(Dataset excerpts)
*** Block opens ***

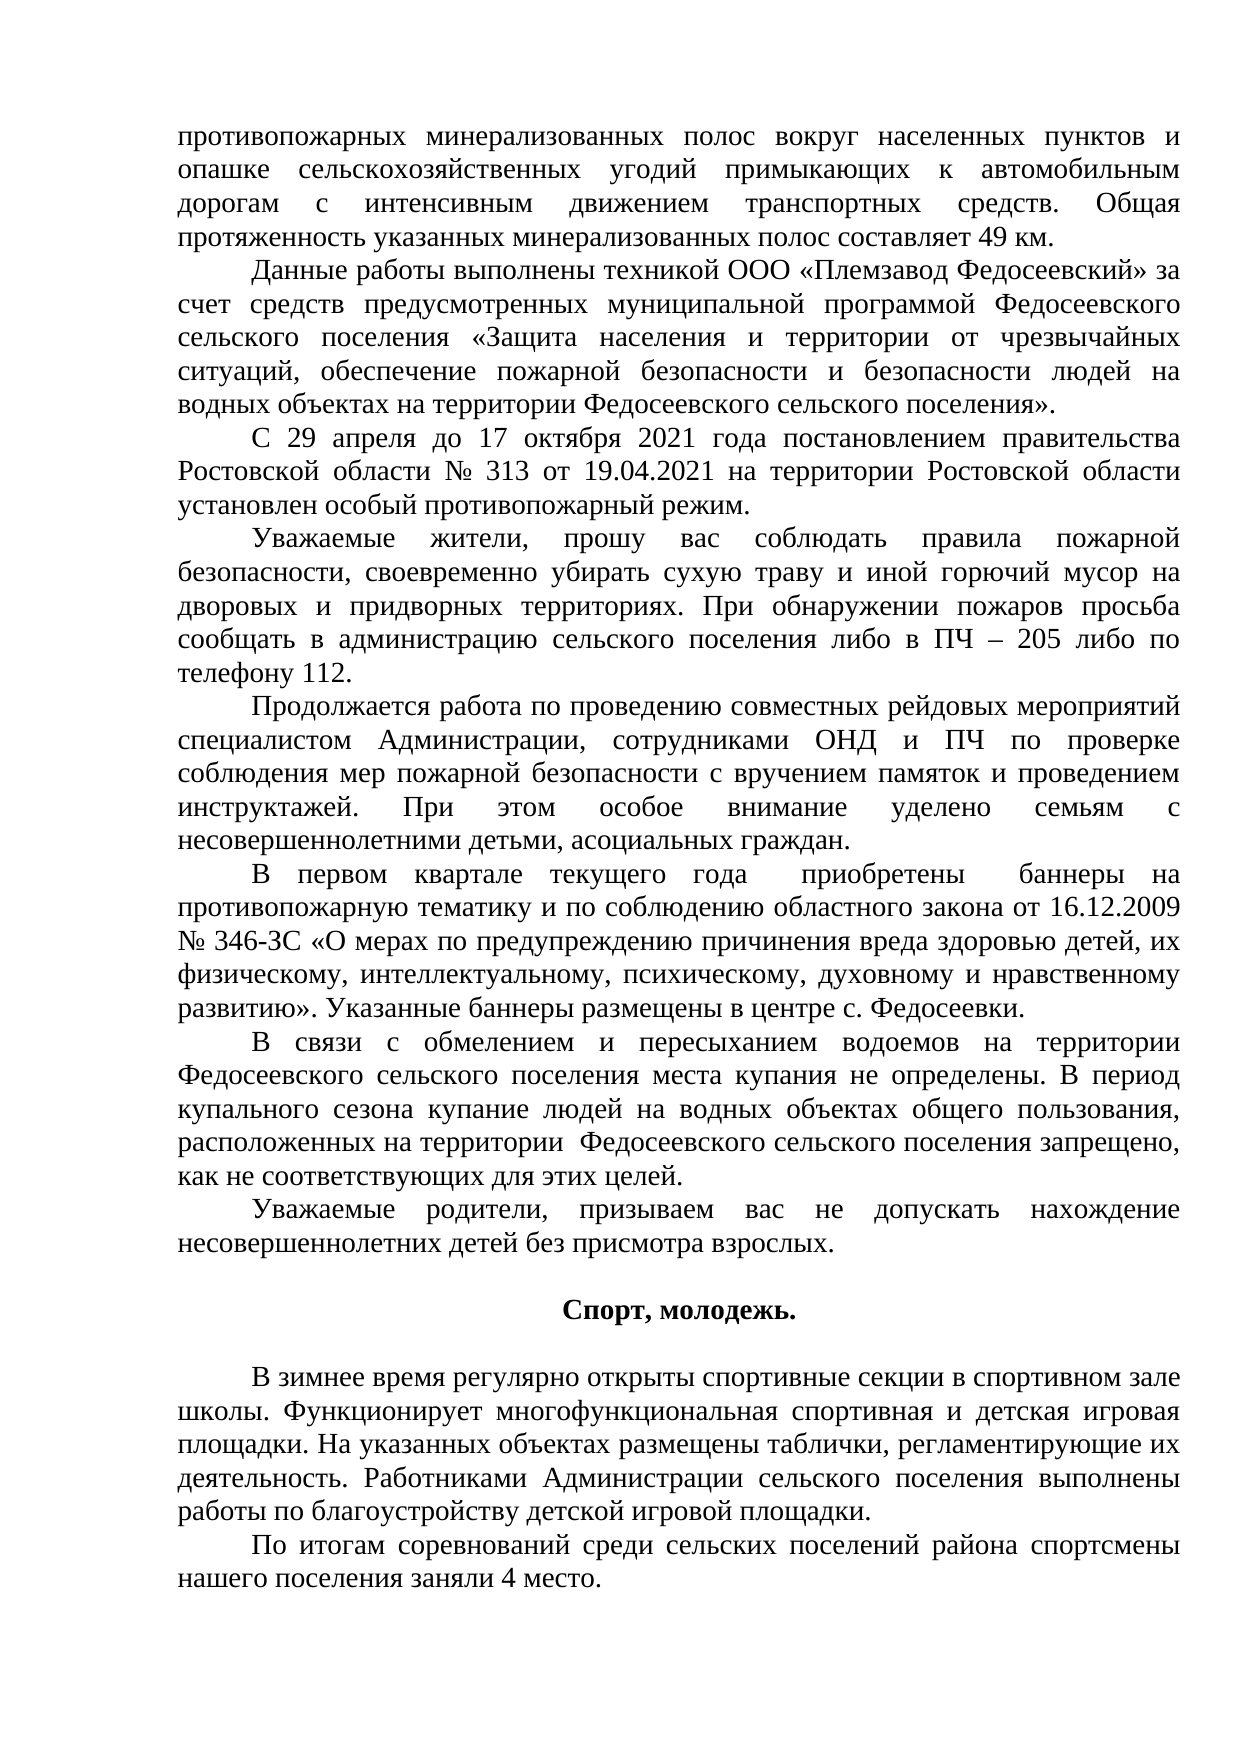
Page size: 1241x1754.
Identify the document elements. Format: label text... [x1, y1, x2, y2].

text С 29 апреля до 17 октября 2021 года постановлением правительства Ростовской области № 313 от 19.04.2021 на территории Ростовской области установлен особый противопожарный режим. [177, 420, 1181, 521]
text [177, 118, 1181, 252]
text Уважаемые жители, прошу вас соблюдать правила пожарной безопасности, своевременно убирать сухую траву и иной горючий мусор на дворовых и придворных территориях. При обнаружении пожаров просьба сообщать в администрацию сельского поселения либо в ПЧ – 205 либо по телефону 112. [177, 521, 1181, 688]
text В связи с обмелением и пересыханием водоемов на территории Федосеевского сельского поселения места купания не определены. В период купального сезона купание людей на водных объектах общего пользования, расположенных на территории Федосеевского сельского поселения запрещено, как не соответствующих для этих целей. [177, 1024, 1181, 1191]
text Продолжается работа по проведению совместных рейдовых мероприятий специалистом Администрации, сотрудниками ОНД и ПЧ по проверке соблюдения мер пожарной безопасности с вручением памяток и проведением инструктажей. При этом особое внимание уделено семьям с несовершеннолетними детьми, асоциальных граждан. [177, 688, 1181, 856]
text Спорт, молодежь. [177, 1292, 1181, 1326]
text В зимнее время регулярно открыты спортивные секции в спортивном зале школы. Функционирует многофункциональная спортивная и детская игровая площадки. На указанных объектах размещены таблички, регламентирующие их деятельность. Работниками Администрации сельского поселения выполнены работы по благоустройству детской игровой площадки. [177, 1359, 1181, 1527]
text Уважаемые родители, призываем вас не допускать нахождение несовершеннолетних детей без присмотра взрослых. [177, 1191, 1181, 1258]
text Данные работы выполнены техникой ООО «Племзавод Федосеевский» за счет средств предусмотренных муниципальной программой Федосеевского сельского поселения «Защита населения и территории от чрезвычайных ситуаций, обеспечение пожарной безопасности и безопасности людей на водных объектах на территории Федосеевского сельского поселения». [177, 252, 1181, 420]
text По итогам соревнований среди сельских поселений района спортсмены нашего поселения заняли 4 место. [177, 1527, 1181, 1594]
text В первом квартале текущего года приобретены баннеры на противопожарную тематику и по соблюдению областного закона от 16.12.2009 № 346-ЗС «О мерах по предупреждению причинения вреда здоровью детей, их физическому, интеллектуальному, психическому, духовному и нравственному развитию». Указанные баннеры размещены в центре с. Федосеевки. [177, 856, 1181, 1024]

*** Block closes ***

Copy all lines of the preceding data that hold the word "Администрации".

text Продолжается работа по проведению совместных рейдовых мероприятий специалистом Администрации, сотрудниками ОНД и ПЧ по проверке соблюдения мер пожарной безопасности с вручением памяток и проведением инструктажей. При этом особое внимание уделено семьям с несовершеннолетними детьми, асоциальных граждан. [177, 688, 1181, 856]
text В зимнее время регулярно открыты спортивные секции в спортивном зале школы. Функционирует многофункциональная спортивная и детская игровая площадки. На указанных объектах размещены таблички, регламентирующие их деятельность. Работниками Администрации сельского поселения выполнены работы по благоустройству детской игровой площадки. [177, 1359, 1181, 1527]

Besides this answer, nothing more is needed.